__Instructions for the task__:
Skip every picture. Print each line from the one containing "mouse_move(623, 234)" through the end of the records below, word for word.

(Dataset entries)
Start of Block

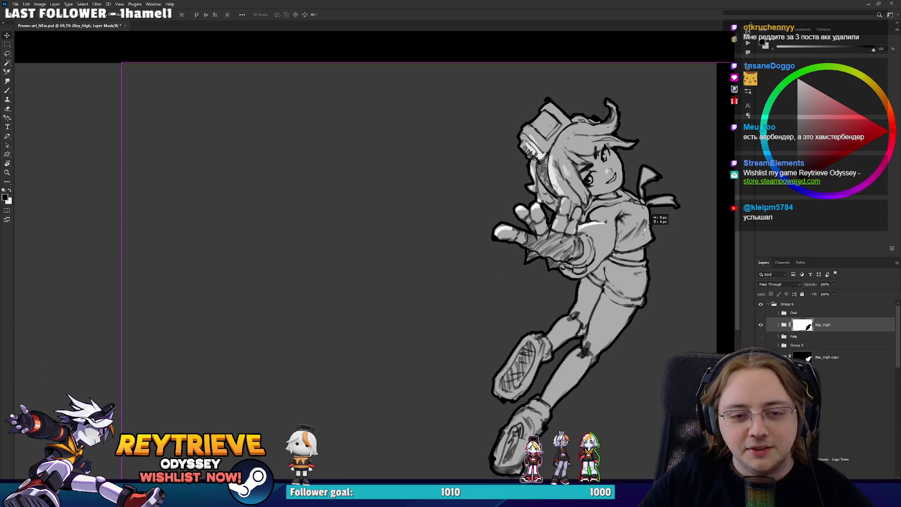
mouse_move(622, 250)
mouse_down()
mouse_move(621, 278)
mouse_move(623, 234)
mouse_up()
click(761, 324)
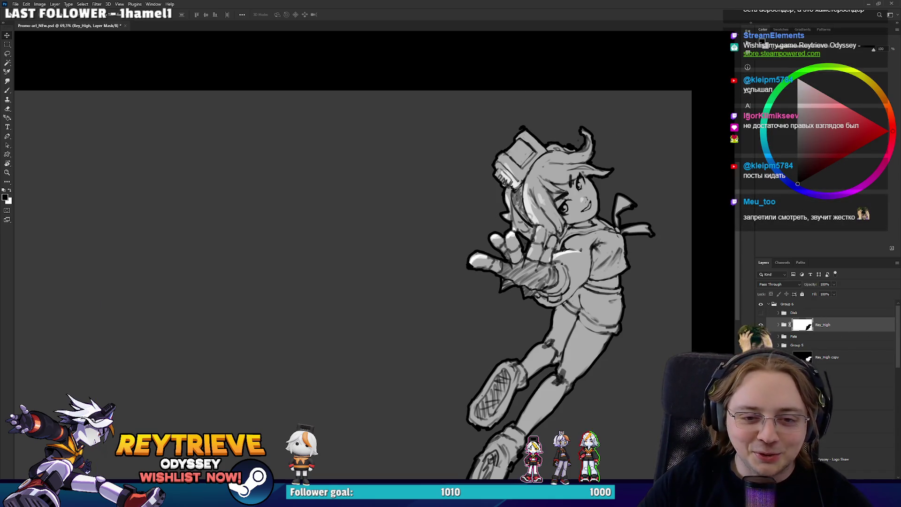
drag(598, 371, 610, 331)
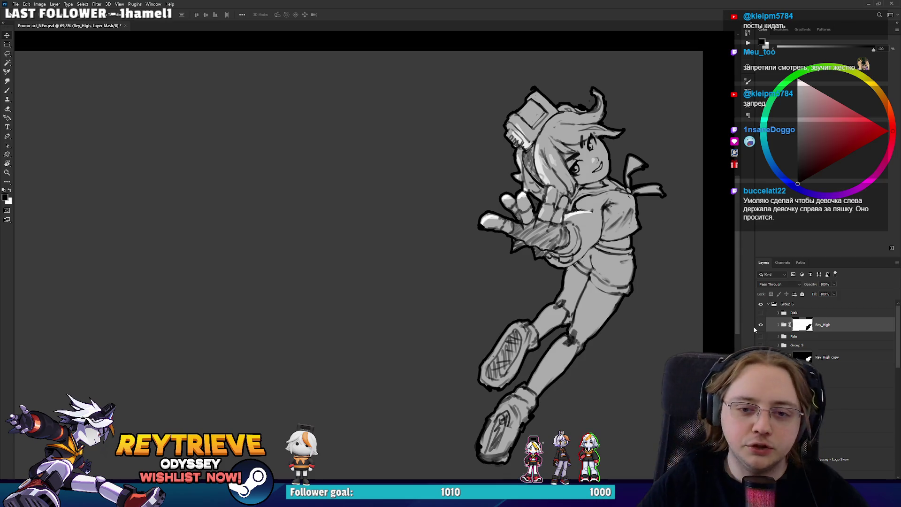
- Show the Fate group again so both girls appear together
click(760, 337)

End of Block

__Answer to this problem__:
mouse_move(623, 234)
mouse_up()
click(761, 324)
drag(598, 371, 610, 331)
- Show the Fate group again so both girls appear together
click(760, 337)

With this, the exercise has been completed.